Once the line with "nécessaire. C'est une" is found in the data, output it and each following line exactly, up to and including the line with "Grandissement pour une", and nothing before or after.

(Source data)
-*-*-

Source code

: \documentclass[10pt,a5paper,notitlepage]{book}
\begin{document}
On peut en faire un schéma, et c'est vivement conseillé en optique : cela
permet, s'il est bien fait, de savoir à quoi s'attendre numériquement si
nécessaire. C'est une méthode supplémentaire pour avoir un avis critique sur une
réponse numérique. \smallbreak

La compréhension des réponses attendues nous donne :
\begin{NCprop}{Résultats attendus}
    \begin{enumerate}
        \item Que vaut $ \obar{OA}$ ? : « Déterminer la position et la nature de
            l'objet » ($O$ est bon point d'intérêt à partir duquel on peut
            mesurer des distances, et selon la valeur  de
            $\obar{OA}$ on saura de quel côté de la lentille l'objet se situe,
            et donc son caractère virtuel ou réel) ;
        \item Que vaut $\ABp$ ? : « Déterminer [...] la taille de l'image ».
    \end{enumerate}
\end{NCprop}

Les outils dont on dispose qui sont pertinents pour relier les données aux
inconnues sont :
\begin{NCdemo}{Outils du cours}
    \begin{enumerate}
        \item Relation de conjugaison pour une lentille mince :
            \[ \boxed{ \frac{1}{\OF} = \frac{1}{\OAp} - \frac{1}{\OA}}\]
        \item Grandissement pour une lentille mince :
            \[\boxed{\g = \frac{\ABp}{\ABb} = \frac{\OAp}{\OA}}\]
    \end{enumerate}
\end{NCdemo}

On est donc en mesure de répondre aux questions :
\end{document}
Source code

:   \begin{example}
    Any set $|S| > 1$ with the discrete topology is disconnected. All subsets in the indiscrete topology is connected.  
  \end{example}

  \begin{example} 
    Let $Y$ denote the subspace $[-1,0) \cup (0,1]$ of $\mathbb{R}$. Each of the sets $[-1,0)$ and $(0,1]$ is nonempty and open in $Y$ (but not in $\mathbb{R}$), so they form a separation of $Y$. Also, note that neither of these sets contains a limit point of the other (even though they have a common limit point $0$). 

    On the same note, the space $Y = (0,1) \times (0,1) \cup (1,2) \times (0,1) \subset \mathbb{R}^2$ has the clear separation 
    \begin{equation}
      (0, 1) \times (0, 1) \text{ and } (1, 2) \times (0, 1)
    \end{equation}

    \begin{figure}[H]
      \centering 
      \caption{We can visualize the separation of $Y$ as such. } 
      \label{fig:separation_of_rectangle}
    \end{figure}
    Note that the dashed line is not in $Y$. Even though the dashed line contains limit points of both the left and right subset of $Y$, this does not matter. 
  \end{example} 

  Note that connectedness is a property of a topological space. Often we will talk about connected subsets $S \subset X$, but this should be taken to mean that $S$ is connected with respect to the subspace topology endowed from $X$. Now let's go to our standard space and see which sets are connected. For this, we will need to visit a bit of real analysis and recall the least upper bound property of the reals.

-*-*-

▸ **Task answer**
nécessaire. C'est une méthode supplémentaire pour avoir un avis critique sur une
réponse numérique. \smallbreak

La compréhension des réponses attendues nous donne :
\begin{NCprop}{Résultats attendus}
    \begin{enumerate}
        \item Que vaut $ \obar{OA}$ ? : « Déterminer la position et la nature de
            l'objet » ($O$ est bon point d'intérêt à partir duquel on peut
            mesurer des distances, et selon la valeur  de
            $\obar{OA}$ on saura de quel côté de la lentille l'objet se situe,
            et donc son caractère virtuel ou réel) ;
        \item Que vaut $\ABp$ ? : « Déterminer [...] la taille de l'image ».
    \end{enumerate}
\end{NCprop}

Les outils dont on dispose qui sont pertinents pour relier les données aux
inconnues sont :
\begin{NCdemo}{Outils du cours}
    \begin{enumerate}
        \item Relation de conjugaison pour une lentille mince :
            \[ \boxed{ \frac{1}{\OF} = \frac{1}{\OAp} - \frac{1}{\OA}}\]
        \item Grandissement pour une lentille mince :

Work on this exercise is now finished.